Armani's runway showered with colors as the designer, approaching his 90th birthday, unveiled 92 delicately feminine and sparkling silhouettes. The collection combined transparency, lace, patterns, and crystals. Armani, a favorite among Hollywood stars and stylists during the Oscars season, adorned most fabrics with tiny crystals—long ball gowns, lace tops, cardigan jackets, petroleum silk billowing pants, and fan-shaped clutches. The collection was described as an "opening to different cultures," reflecting a "completely imagined journey from West to East." The Armani woman is described as someone who "takes something from every place she visits and makes it her own."

The Alaia Summer-Fall 2024 collection is distinguished by its simplicity and the purity of its cuts, playing on shades of black and white (Alaia)

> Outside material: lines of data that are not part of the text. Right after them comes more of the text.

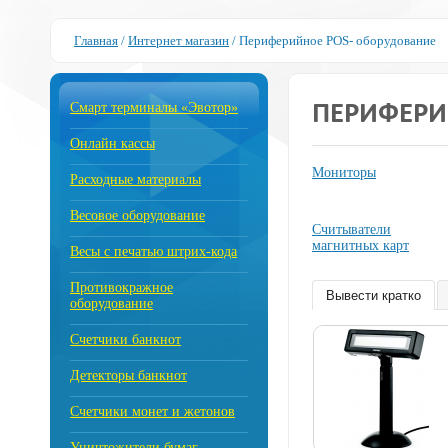
Главная
/
Интернет магазин
/
Периферийное POS- оборудование
Смарт терминалы «Эвотор»
ПЕРИФЕРИ
Онлайн кассы
Мониторы
Расходные материалы
Весовое оборудование
Считыватели
магнитных карт
Весы с печатью штрих-кода
Противокражное
Вывести кратко
оборудование
Счетчики банкнот
Детекторы банкнот
Счетчики монет и жетонов
Уничтожители бумаг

Alaia, under Peter Mulier's direction, hosted three intimate runway shows in its Marignan Street boutique, focusing on simplicity and clean cuts. The collection featured black and white outfits of varying lengths, with an animal-print coat over a black bodysuit, echoing the emerging trend of #mobwifeaesthetics circulating on social media. The Mob Wife Fashion allure embodies the fatal and glamorous style of a gangster's woman.

Chanel, led by Virginie Viard, opted for a delicate color palette this season. The collection showcased white bodysuits, rose tweed wrap jackets paired with black chiffon skirt panels, and sheer black babydoll dresses over subtly veiled pants. A play on total transparency is evident throughout, featuring thick white tights paired with open-toe black sandals with a small heel across all the looks. The collection stands out for its enchanting evening gowns adorned with airy feather details.

Fendi Couture presented its spring-summer 2024 collection (Fendi)

Beyond the runway shows, fashion houses recognized the allure of couture week and took the opportunity to present their creations. Roger Vivier, with designer Gerardo Felloni, showcased couture handbags, each requiring 30 to 60 hours of artisanal work. These sumptuous one-of-a-kind pieces ranged in price from 25,000 to 95,000 euros.

Another highlight was the exhibition "Sculpting the Senses" by Iris Van Herpen, presented at the Museum of Decorative Arts until April 28, 2024. The creator unveiled a true definition of haute couture, featuring a carefully curated dialogue of about a hundred couture pieces, providing a perfectly staged artistic experience.